= Supafloss =

American comedy rap duo

Supafloss, an American comedy rap duo, was created in 2000 in Los Angeles by actors Michael Rivkin (Grotzy Redoodyhouse) and Kirk Ward (Mister Twister). They were discovered by the band Tenacious D, and have since opened for Tenacious D at a variety of venues such as the House of Blues, The Viper Room and more recently The Gibson Amphitheatre in Los Angeles and Madison Square Garden in New York. Supafloss has also opened for the popular band Ozomatli at the House of Blues.

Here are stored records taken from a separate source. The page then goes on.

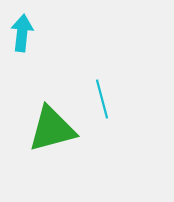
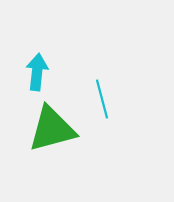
cyan arrow: moved 15 px right, 39 px down
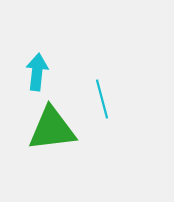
green triangle: rotated 8 degrees clockwise
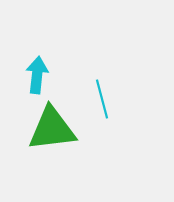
cyan arrow: moved 3 px down
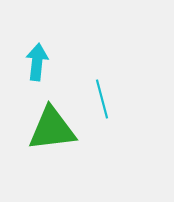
cyan arrow: moved 13 px up
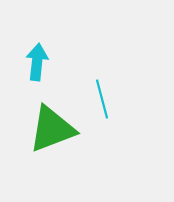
green triangle: rotated 14 degrees counterclockwise
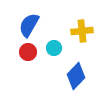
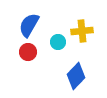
cyan circle: moved 4 px right, 6 px up
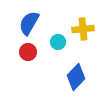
blue semicircle: moved 2 px up
yellow cross: moved 1 px right, 2 px up
blue diamond: moved 1 px down
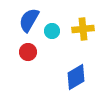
blue semicircle: moved 3 px up
cyan circle: moved 6 px left, 11 px up
blue diamond: rotated 16 degrees clockwise
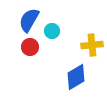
yellow cross: moved 9 px right, 16 px down
red circle: moved 2 px right, 5 px up
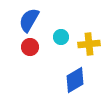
cyan circle: moved 9 px right, 6 px down
yellow cross: moved 3 px left, 1 px up
blue diamond: moved 1 px left, 3 px down
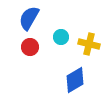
blue semicircle: moved 2 px up
yellow cross: rotated 20 degrees clockwise
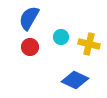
blue diamond: rotated 56 degrees clockwise
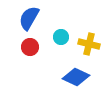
blue diamond: moved 1 px right, 3 px up
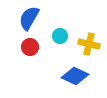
cyan circle: moved 1 px left, 1 px up
blue diamond: moved 1 px left, 1 px up
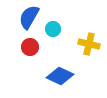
blue semicircle: moved 1 px up
cyan circle: moved 7 px left, 7 px up
blue diamond: moved 15 px left
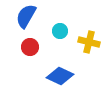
blue semicircle: moved 3 px left, 1 px up
cyan circle: moved 7 px right, 2 px down
yellow cross: moved 2 px up
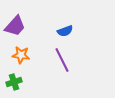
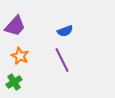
orange star: moved 1 px left, 1 px down; rotated 18 degrees clockwise
green cross: rotated 14 degrees counterclockwise
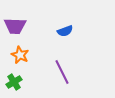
purple trapezoid: rotated 50 degrees clockwise
orange star: moved 1 px up
purple line: moved 12 px down
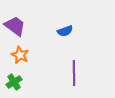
purple trapezoid: rotated 145 degrees counterclockwise
purple line: moved 12 px right, 1 px down; rotated 25 degrees clockwise
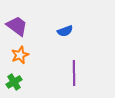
purple trapezoid: moved 2 px right
orange star: rotated 24 degrees clockwise
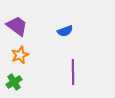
purple line: moved 1 px left, 1 px up
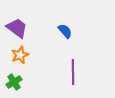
purple trapezoid: moved 2 px down
blue semicircle: rotated 112 degrees counterclockwise
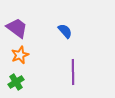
green cross: moved 2 px right
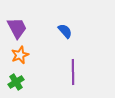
purple trapezoid: rotated 25 degrees clockwise
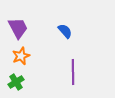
purple trapezoid: moved 1 px right
orange star: moved 1 px right, 1 px down
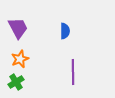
blue semicircle: rotated 42 degrees clockwise
orange star: moved 1 px left, 3 px down
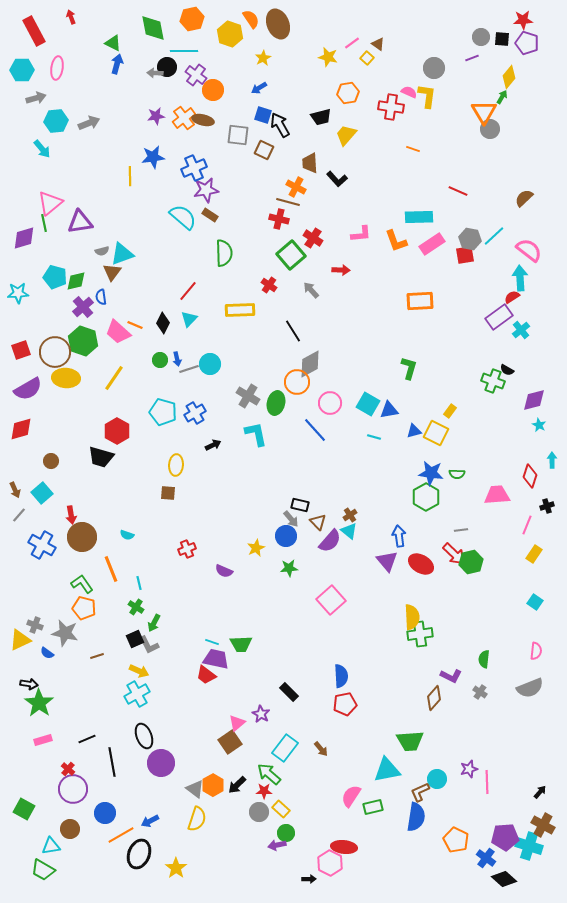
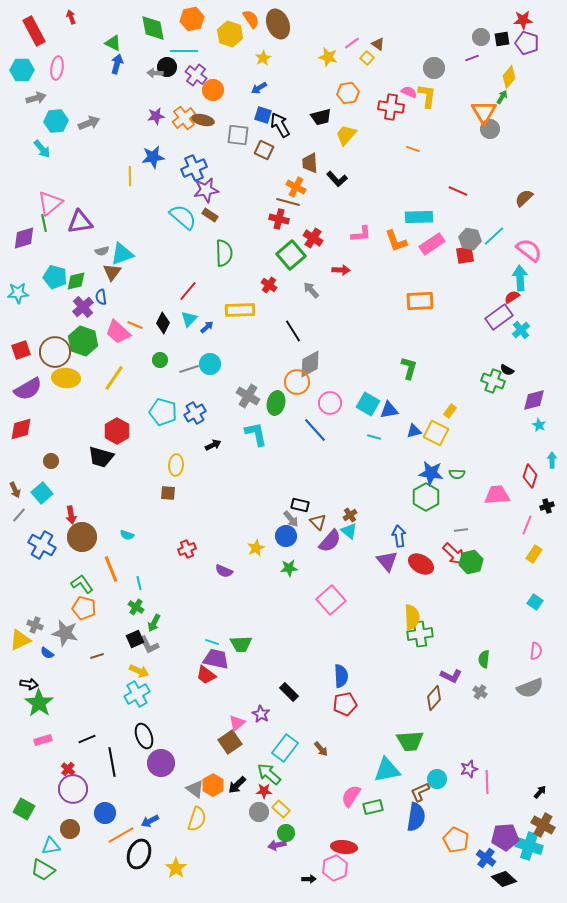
black square at (502, 39): rotated 14 degrees counterclockwise
blue arrow at (177, 359): moved 30 px right, 32 px up; rotated 120 degrees counterclockwise
pink hexagon at (330, 863): moved 5 px right, 5 px down; rotated 10 degrees clockwise
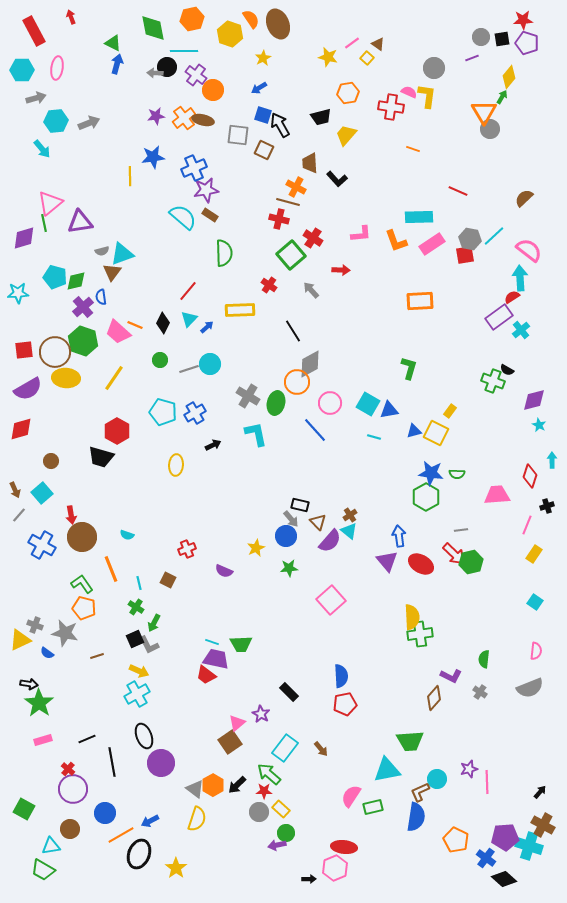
red square at (21, 350): moved 3 px right; rotated 12 degrees clockwise
brown square at (168, 493): moved 87 px down; rotated 21 degrees clockwise
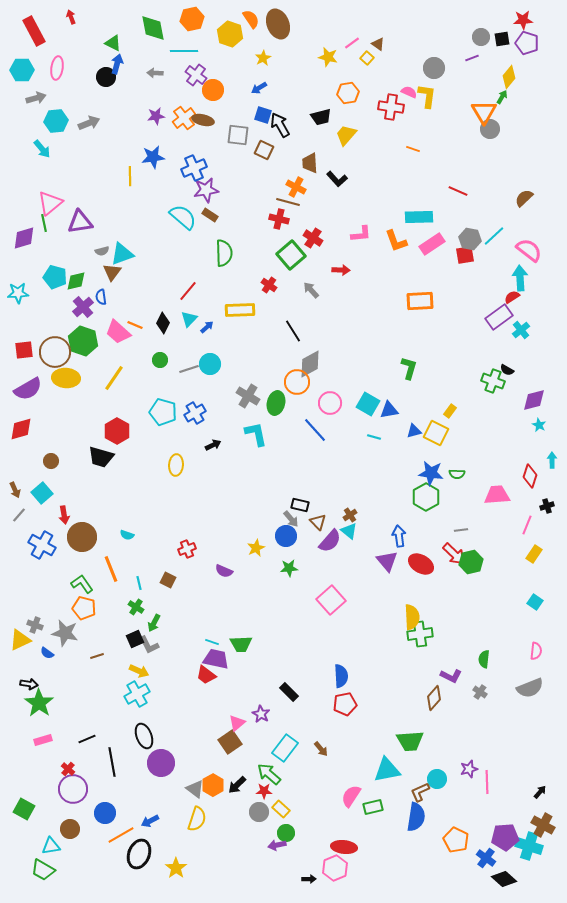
black circle at (167, 67): moved 61 px left, 10 px down
red arrow at (71, 515): moved 7 px left
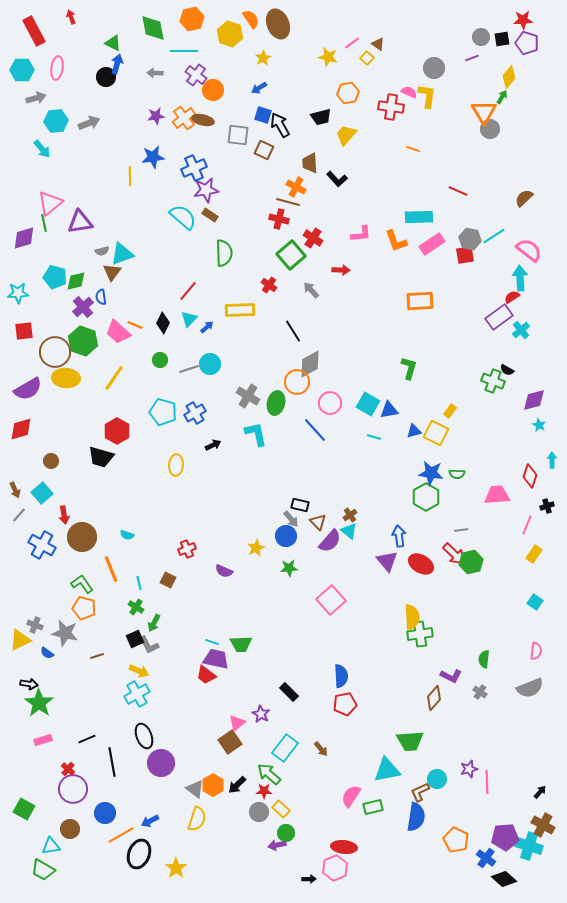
cyan line at (494, 236): rotated 10 degrees clockwise
red square at (24, 350): moved 19 px up
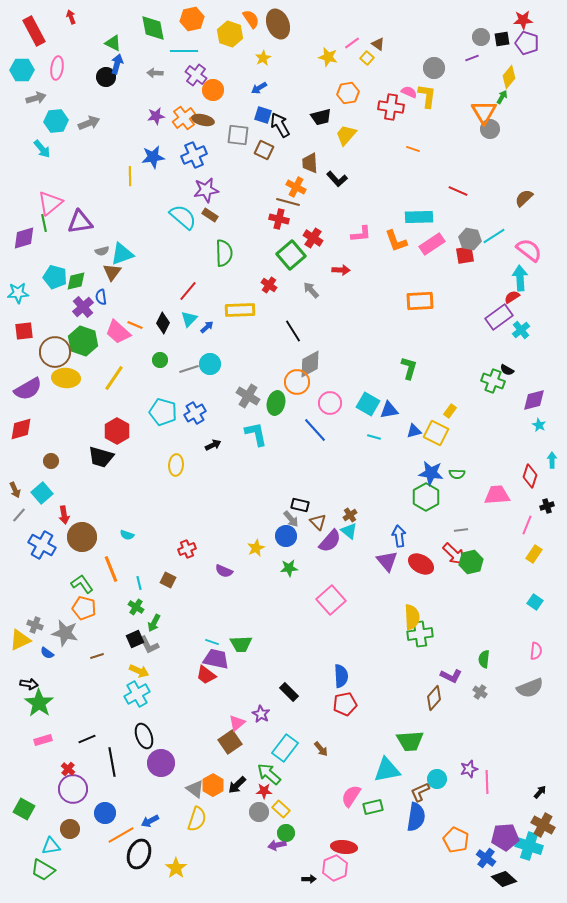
blue cross at (194, 168): moved 13 px up
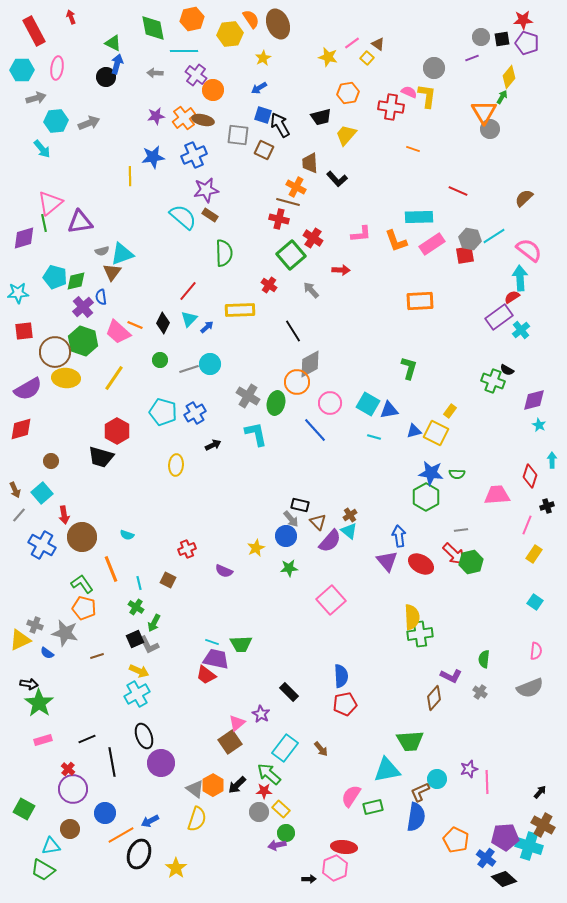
yellow hexagon at (230, 34): rotated 25 degrees counterclockwise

Rivkin and Jack Black met in college at UCLA. Together they joined the theatre group, "The Actor's Gang" in Los Angeles. They met Kyle Gass, and eventually Kirk Ward. Both Rivkin and Ward have had extensive acting careers. Rivkin, raised in New York City, landed his first acting gig at the age of 10 working with Willem Dafoe and Spalding Gray in the "Wooster Group," the world-renowned experimental theatre company. Ward, born and raised in Hollister, CA, at the age of 19 was cast by the esteemed Latino comedy troupe, Culture Clash, for their TV sketch comedy show.

Supafloss is most known for their song and music video, "Chuck Norris," starring Chris Parnell as Chuck Norris. The music video also stars Jack Black, John C. Reilly and Kathryn Morris. Chris Parnell also raps on the Supafloss song, "This Is Who We Are."